**Fragmento seleccionado**
□ □ □ □ □
El hombre quiere montar una casa de comidas en Fuerteventura, isla de la que salió para colocarse como diputado regional en los órganos de dirección de Coalición Canaria, donde ha pasado mil vicisitudes y ha sido querido por casi todos, no solo por las distintas sensibilidades de las familias nacionalistas, sino incluso entre sus adversarios, con los que en general se ha llevado bien hasta cuando los descalificaba desde la tribuna de oradores de la cámara regional con su sonrisa de marmota.

Barragán siempre ha tenido la virtud de la ubicuidad, de estar en misa y repicando. Desde sus sucesivos cargos ha controlado el partido que ha gobernado las islas durante los cuatro últimos lustros, a veces apoyándose en el PP, la mayoría, y en otras con el PSOE, como ahora. En alguna ocasión tiró el bastón y las muletas, como hacen los viejos rebeldes de las películas nórdicas, para andar solo y libre, soportando los riesgos de la inestabilidad.
□ □ □ □ □
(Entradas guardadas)
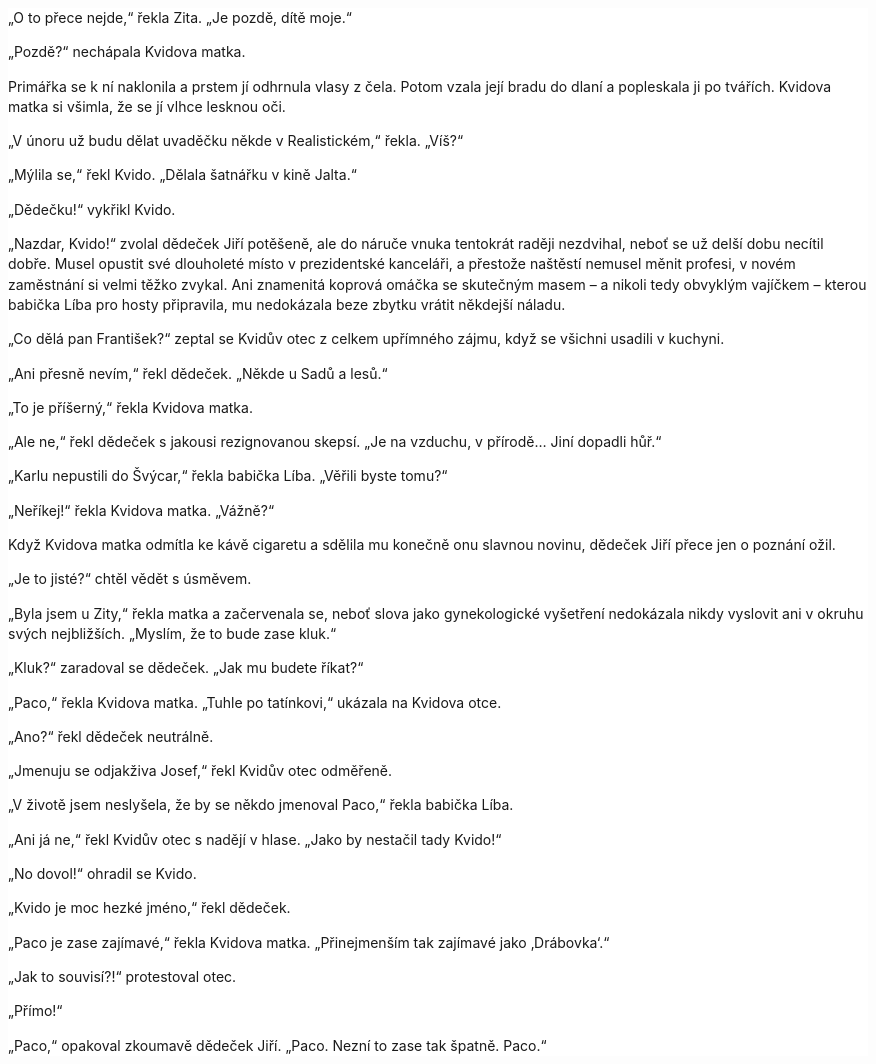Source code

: „O to přece nejde,“ řekla Zita. „Je pozdě, dítě moje.“

„Pozdě?“ nechápala Kvidova matka.

Primářka se k ní naklonila a prstem jí odhrnula vlasy z čela. Potom vzala její bradu do dlaní a popleskala ji po tvářích. Kvidova matka si všimla, že se jí vlhce lesknou oči.

„V únoru už budu dělat uvaděčku někde v Realistickém,“ řekla. „Víš?“

„Mýlila se,“ řekl Kvido. „Dělala šatnářku v kině Jalta.“

„Dědečku!“ vykřikl Kvido.

„Nazdar, Kvido!“ zvolal dědeček Jiří potěšeně, ale do náruče vnuka tentokrát raději nezdvihal, neboť se už delší dobu necítil dobře. Musel opustit své dlouholeté místo v prezidentské kanceláři, a přestože naštěstí nemusel měnit profesi, v novém zaměstnání si velmi těžko zvykal. Ani znamenitá koprová omáčka se skutečným masem – a nikoli tedy obvyklým vajíčkem – kterou babička Líba pro hosty připravila, mu nedokázala beze zbytku vrátit někdejší náladu.

„Co dělá pan František?“ zeptal se Kvidův otec z celkem upřímného zájmu, když se všichni usadili v kuchyni.

„Ani přesně nevím,“ řekl dědeček. „Někde u Sadů a lesů.“

„To je příšerný,“ řekla Kvidova matka.

„Ale ne,“ řekl dědeček s jakousi rezignovanou skepsí. „Je na vzduchu, v přírodě… Jiní dopadli hůř.“

„Karlu nepustili do Švýcar,“ řekla babička Líba. „Věřili byste tomu?“

„Neříkej!“ řekla Kvidova matka. „Vážně?“

Když Kvidova matka odmítla ke kávě cigaretu a sdělila mu konečně onu slavnou novinu, dědeček Jiří přece jen o poznání ožil.

„Je to jisté?“ chtěl vědět s úsměvem.

„Byla jsem u Zity,“ řekla matka a začervenala se, neboť slova jako gynekologické vyšetření nedokázala nikdy vyslovit ani v okruhu svých nejbližších. „Myslím, že to bude zase kluk.“

„Kluk?“ zaradoval se dědeček. „Jak mu budete říkat?“

„Paco,“ řekla Kvidova matka. „Tuhle po tatínkovi,“ ukázala na Kvidova otce.

„Ano?“ řekl dědeček neutrálně.

„Jmenuju se odjakživa Josef,“ řekl Kvidův otec odměřeně.

„V životě jsem neslyšela, že by se někdo jmenoval Paco,“ řekla babička Líba.

„Ani já ne,“ řekl Kvidův otec s nadějí v hlase. „Jako by nestačil tady Kvido!“

„No dovol!“ ohradil se Kvido.

„Kvido je moc hezké jméno,“ řekl dědeček.

„Paco je zase zajímavé,“ řekla Kvidova matka. „Přinejmenším tak zajímavé jako ‚Drábovka‘.“

„Jak to souvisí?!“ protestoval otec.

„Přímo!“

„Paco,“ opakoval zkoumavě dědeček Jiří. „Paco. Nezní to zase tak špatně. Paco.“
□ □ □ □ □
**Actividades propuestas**
**a)** Traduce al inglés esta oración del fragmento sobre Barragán: «Barragán siempre ha tenido la virtud de la ubicuidad, de estar en misa y repicando.»
**b)** Prosigue el fragmento sobre Barragán a partir de su última oración.

**Soluciones**
**a)** Barragán has always had the virtue of ubiquity, of being both at Mass and ringing the bells.

**b)**
Ahora es fácil imaginarse el dulce exilio del señor Barragán en su querida isla de Fuerteventura, donde fue coordinador de AM antes de dar el salto a la política regional (o nacional, según se mire desde la óptica de CC).

Este político, nacido en Gran Canaria pero forjado en la isla majorera, ha sido un todoterreno al servicio de su formación, un hombre orquesta capaz de tocar la guitarra con las manos, la batería con los pies y la armónica con la boca al mismo tiempo. Si le colocas una boina podría ser un pintor parisino y bohemio deambulando por Notre Dame o un pensionista sentado en un banco de la plaza de la iglesia de Puerto Cabras. Es un actor de mil registros.

Barragán, que ahora demuestra por fin que en realidad siempre ha sido cocinero antes que fraile, ha perdido veinte años de su vida en la política, y no es verdad que veinte años no sean nada. Su verdadera vocación secreta era la de chef. Incluso su figura chaparra y rechoncha invita a verlo como un gran cocinero italo-majorero que canta La Traviata u O Sole Mío mientras prepara unos espaguetis a la carbonara o un chuletón a las finas hierbas que luego se zampará él solito.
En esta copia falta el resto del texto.